Problems to solve:
1. Answer these questions from the passage on data replication:
(a) What do servers mapped by distinct hash functions not share?
(b) What is fast restoration of the redundancy level crucial to?
(c) According to the text, why do unused hash locations exist?
2. Please carry on the passage on data replication with new sentences that follow its final one.

Quoted text:
————————

Regarding availability and reliability, basic replication ensures continuous availability of data items during failures. The effect of correlated failures is alleviated by using hash functions that have disjoint ranges. Servers mapped by distinct hash functions do not share network switches and power supply. Moreover, recovery after failures can be done in parallel due to the diffuse replica layout and results in rapid recovery with balanced resource consumption.

Replication is used to tolerate failures. Replicas are guaranteed to be on different segments, and segments are desirably designed or arranged so that intersegment failures have low correlation. Thus, data will not become unavailable due to typical causes of correlated failures, such as the failure of a rack's power supply or network switch.

When servers fail, the number of remaining replicas for certain data items falls below r. Fast restoration of the redundancy level is crucial to reducing the probability of data loss. Because k>r holds, unused hash locations exist. It is desirable to re-create the failed replicas at those unused hash locations to preserve the invariant that all replicas of a data item are placed at its hash locations, thereby eliminating the need for any bookkeeping or for consistent meta-data updates.

————————

Extracted material:
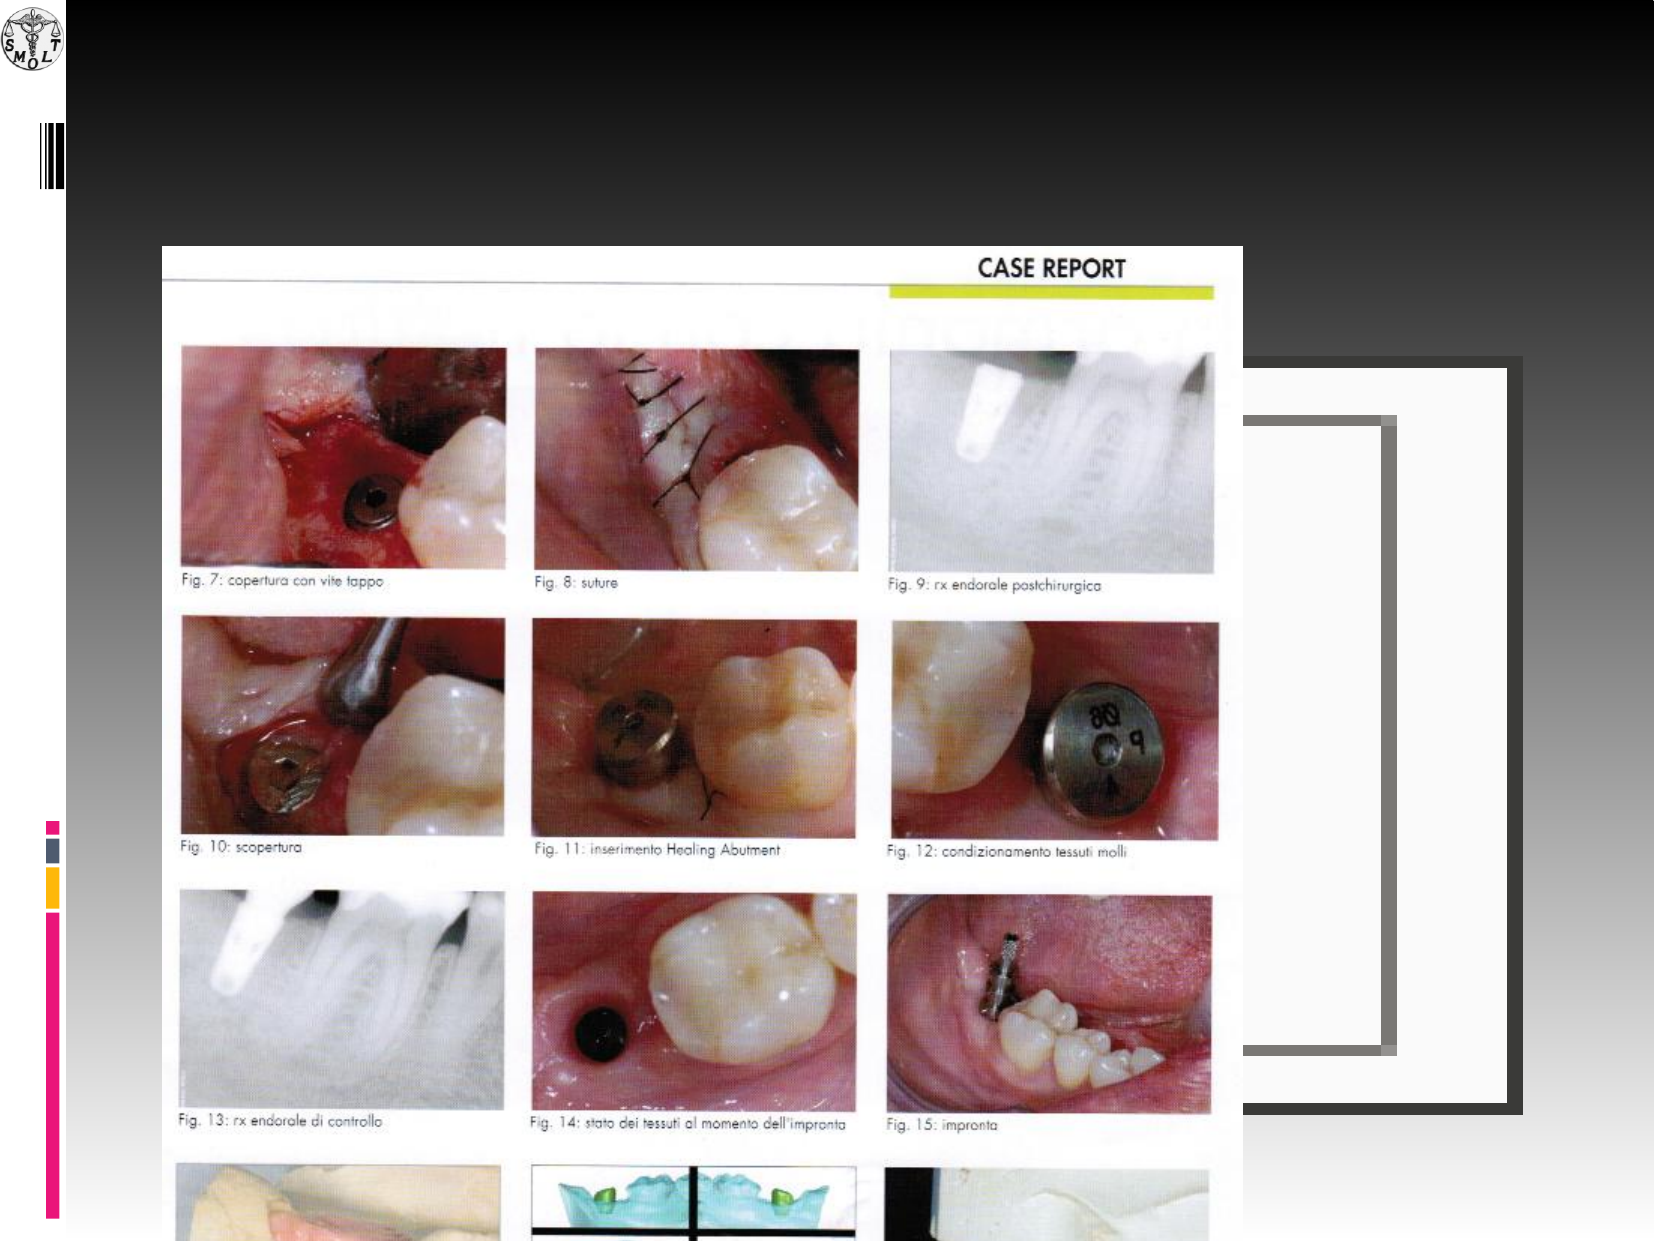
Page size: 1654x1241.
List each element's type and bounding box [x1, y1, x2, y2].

chart [1243, 322, 1571, 1150]
picture [0, 7, 64, 71]
text_box [8, 527, 162, 693]
picture [162, 246, 1243, 1241]
text_box [1243, 527, 1415, 693]
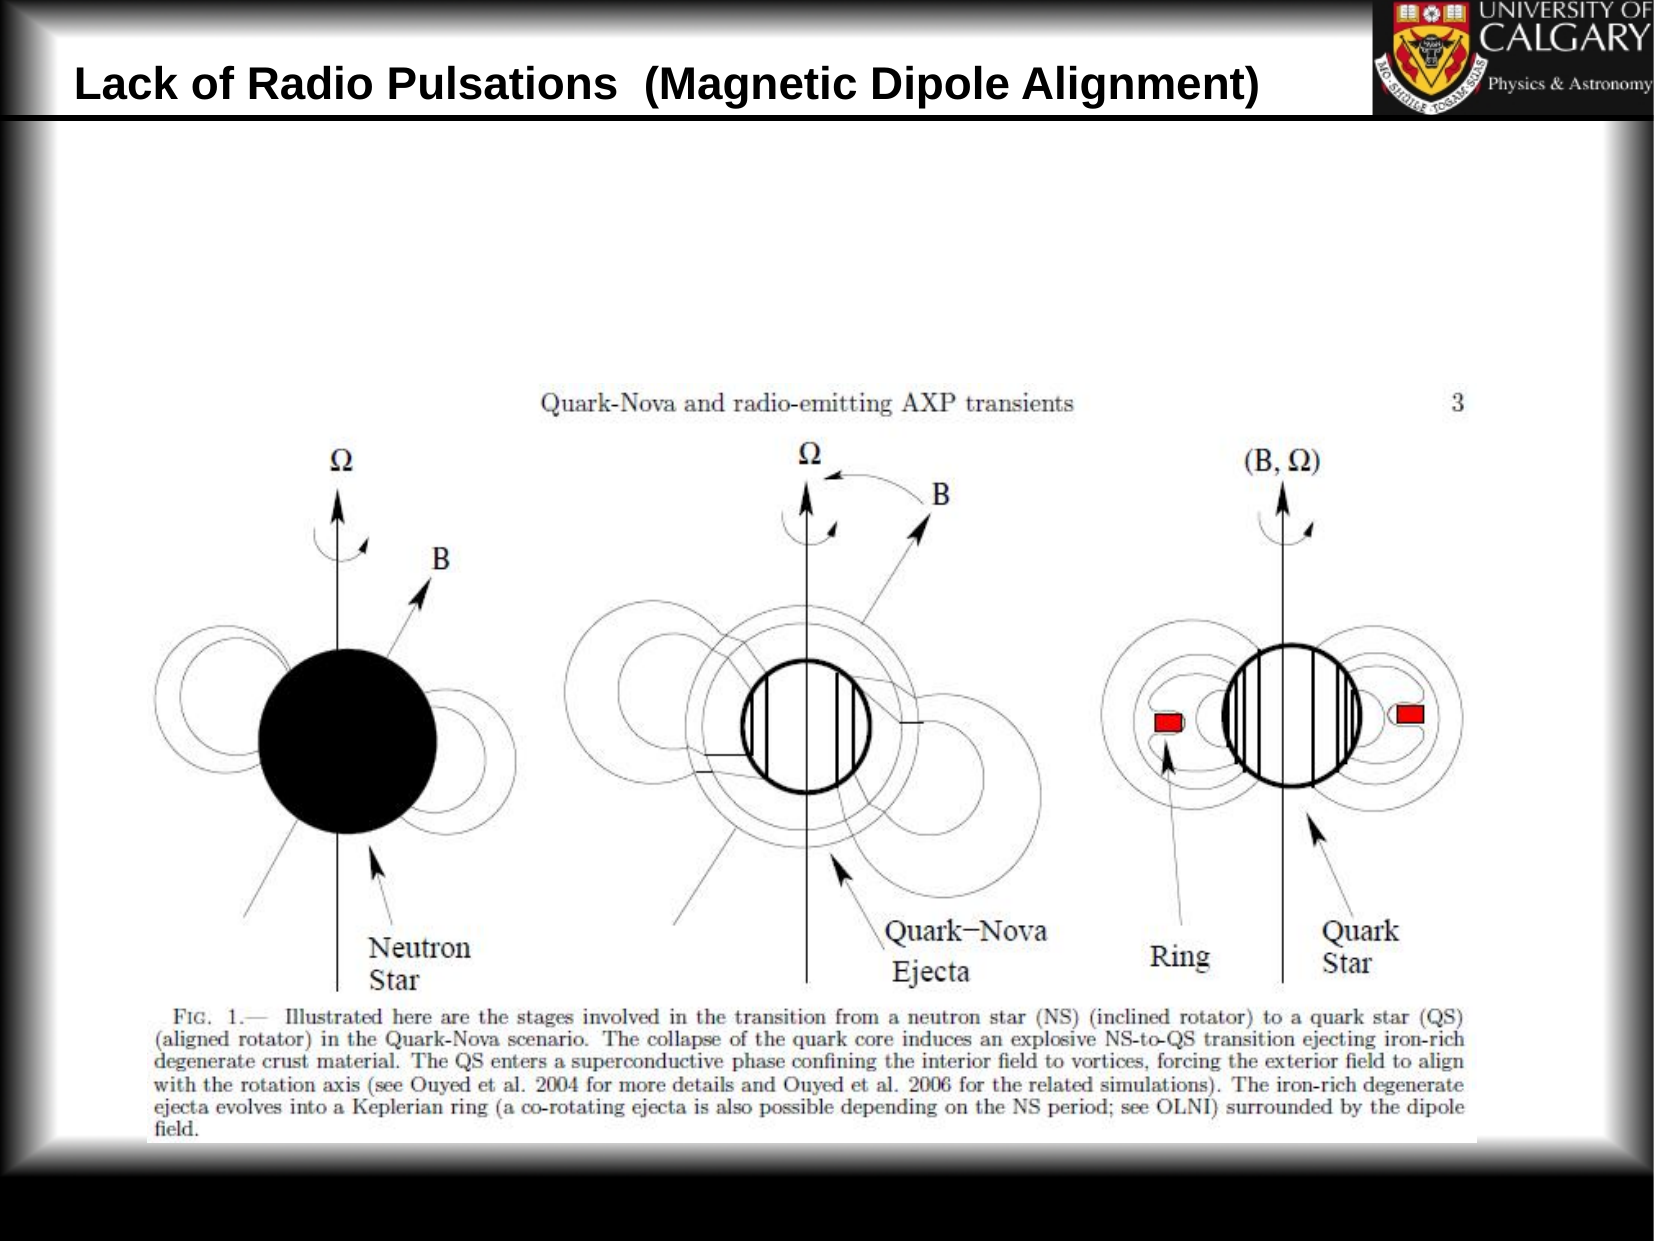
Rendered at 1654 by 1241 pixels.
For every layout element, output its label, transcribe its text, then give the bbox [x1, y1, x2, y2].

picture [0, 121, 1654, 1241]
text_box Lack of Radio Pulsations (Magnetic Dipole Alignment) [59, 51, 1276, 115]
picture [0, 0, 1654, 115]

————————

Answers to the problems:
1.
(a) They do not share network switches and power supply.
(b) It is crucial to reducing the probability of data loss.
(c) They exist because k>r holds.

2.
Due to the pseudo-random nature of the hash functions, as well as their independence, data items on a failed server are likely to have their remaining replicas and their unused hash locations spread across servers of the other segments. The other hash locations are by definition in other segments. This leads to fast parallel recovery that involves many different pairs of servers, which has been shown effective in reducing recovery time.

FIGS. 6 and 7 are diagrams useful in describing an example of replication to tolerate failures, and FIG. 8 is a corresponding flow diagram. Multiple segments 600 are shown, each containing one or more racks of servers 610. Each segment 600 is shown in FIG. 6 in the vertical direction. Assume that the servers marked “A” are hash locations that store replicas (the r replicas of the k locations) and the servers marked “B” are unused hash locations. When the server (H1(Key)) holding one replica fails (step 800), as shown by the “X” in FIG. 7, a remaining replica is identified (step 810) along with an unused hash location (step 820). A new replica is created on an unused hash location (H3(Key)) by copying from the server (H4(Key)) holding one of the remaining replicas (step 830).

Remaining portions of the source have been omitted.